Journal of Electronic Testing
- Discipline: Electronics testing, electronics engineering
- Language: English
- Edited by: Vishwani Agrawal

Publication details
- History: 1986—present
- Publisher: Springer
- Frequency: Bimonthly
- Impact factor: 1.3 (2024)

Standard abbreviations
- ISO 4: J. Electron. Test.

Indexing
- ISSN: 0923-8174 (print) 1573-0727 (web)

Links
- Journal homepage; Online access; Online archive;

= Journal of Electronic Testing =

Scientific journal on electronics

Journal of Electronic Testing: Theory and Applications is a peer-reviewed scientific journal published bimonthly by Springer Science+Business Media. Established in 1990, it covers developments in electronics testing, including tests of VLSI devices and printed circuit boards, as well as fault modeling and analysis.
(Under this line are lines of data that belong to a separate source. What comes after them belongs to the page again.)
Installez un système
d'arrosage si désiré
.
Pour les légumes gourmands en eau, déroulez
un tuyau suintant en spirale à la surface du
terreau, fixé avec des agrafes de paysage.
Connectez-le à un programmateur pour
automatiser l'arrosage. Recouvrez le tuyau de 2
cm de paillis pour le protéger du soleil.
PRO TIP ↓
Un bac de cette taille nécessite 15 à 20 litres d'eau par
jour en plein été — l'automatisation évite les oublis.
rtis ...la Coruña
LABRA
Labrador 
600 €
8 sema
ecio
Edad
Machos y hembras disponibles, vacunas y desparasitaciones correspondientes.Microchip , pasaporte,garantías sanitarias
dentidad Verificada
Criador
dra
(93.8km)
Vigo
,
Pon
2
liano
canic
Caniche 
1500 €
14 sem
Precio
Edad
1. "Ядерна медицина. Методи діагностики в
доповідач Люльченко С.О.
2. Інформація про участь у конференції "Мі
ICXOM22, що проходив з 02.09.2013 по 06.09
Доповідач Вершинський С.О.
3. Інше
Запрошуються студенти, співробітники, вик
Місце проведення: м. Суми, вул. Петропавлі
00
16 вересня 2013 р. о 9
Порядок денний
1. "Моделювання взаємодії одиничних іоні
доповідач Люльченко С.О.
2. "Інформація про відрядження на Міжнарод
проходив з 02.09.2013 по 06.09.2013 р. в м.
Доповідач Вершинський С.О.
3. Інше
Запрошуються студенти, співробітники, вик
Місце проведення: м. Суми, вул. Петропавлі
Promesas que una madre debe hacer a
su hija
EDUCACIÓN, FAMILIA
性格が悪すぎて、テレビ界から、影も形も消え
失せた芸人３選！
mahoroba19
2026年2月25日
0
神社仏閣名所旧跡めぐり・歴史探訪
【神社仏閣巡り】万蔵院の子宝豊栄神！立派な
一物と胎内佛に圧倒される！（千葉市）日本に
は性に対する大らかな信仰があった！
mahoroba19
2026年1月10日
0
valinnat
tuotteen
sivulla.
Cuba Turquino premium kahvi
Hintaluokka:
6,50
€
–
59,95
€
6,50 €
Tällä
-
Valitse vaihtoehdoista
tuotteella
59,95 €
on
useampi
Its current editor-in-chief is Vishwani Agrawal (Auburn University).

==Abstracting and indexing==
The journal is abstracted and indexed in:
- Current Contents/Electronics & Telecommunications Collection
- Current Contents/Engineering/Computing & Technology
- EBSCO databases
- Ei Compendex
- Inspec
- ProQuest databases
- Science Citation Index Expanded
- Scopus

According to the Journal Citation Reports, the journal has a 2024 impact factor of 1.3.